Critique : La Camara oscura
La laideur est tout de même un sujet fascinant, surtout lorsqu'elle est si extrême qu'elle en devient monstrueuse. Sans aller jusque là, Maria Victoria Menis s'intéresse de près à une jeune femme dont tout le monde s'accorde à trouver le physique ingrat, racontant sa vie de calvaire et sa façon de négocier une éventuelle porte de sortie. La cámara oscura avait à peu près tout pour être un film d'auteur réussi, à commencer par un thème fort ; alors pourquoi est-ce la fadeur qui prime ? On a la désagréable impression que la réalisatrice prend des gants afin de ne pas blesser son héroïne, la ménageant sans arrêt afin de ne pas la blesser. Quand on aime un personnage au point de ne pas vouloir lui faire de mal, les affaires sont bien mal embarquées. Interprétée par une actrice vraiment pas assez repoussante pour le rôle (une paire de grosses lunettes sur le nez ne suffit pas à représenter la laideur), Gertrudis n'est jamais vraiment crédible, et son effacement est juste horripilant.

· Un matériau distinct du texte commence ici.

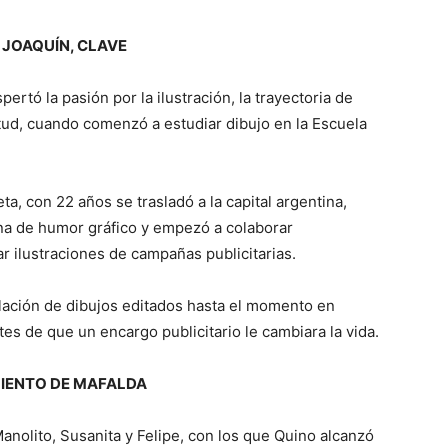
 JOAQUÍN, CLAVE
pertó la pasión por la ilustración, la trayectoria de
ud, cuando comenzó a estudiar dibujo en la Escuela
ta, con 22 años se trasladó a la capital argentina,
na de humor gráfico y empezó a colaborar
r ilustraciones de campañas publicitarias.
lación de dibujos editados hasta el momento en
tes de que un encargo publicitario le cambiara la vida.
MIENTO DE MAFALDA
nolito, Susanita y Felipe, con los que Quino alcanzó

Devenant rapidement prisonnier de son sujet, La cámara oscura
ressemble parfois à un non-film : impossible de filmer correctement le
personnage principal, puisque Gertrudis est toujours planquée ou
totalement figée. L'ennui prime très rapidement ; on souhaiterait que
l'héroïne réagisse ou que ses proches soient plus méchants, histoire
que quelque chose se produise à l'écran, mais ça n'est jamais vraiment
le cas. Le scénario va même plus loin dans la platitude, reprenant
maladroitement la citation d'Oscar Wilde : « La beauté est dans l'oeil de celui qui regarde
». Entre alors en scène un photographe français, dont les oeuvres sont
incomprises et méprisées par tous les proches de Gertrudis. Elle seule
y trouvera un intérêt et y puisera la véritable beauté... Et, comme une
mauvaise parodie de Tim Burton, chabadabada, notre photographe ira lui
aussi au-delà des apparences et appréciera sa beauté intérieure. Il ne
manque plus que les violons pour que le tableau soit complet.
On pourra tout de même sauver de La cámara oscura
quelques images fortes même si insuffisamment travaillées. La scène de
la photo de famille, reprise sur l'affiche, est plutôt réussie. Tout
comme la description des balbutiements artistiques du photographe, qui
découvre son propre art et n'a de cesse de le réinventer - nous sommes
à la fin du XIXè, et tout reste à découvrir. Le film n'ira
malheureusement pas plus loin, victime de sa propre bien-pensance.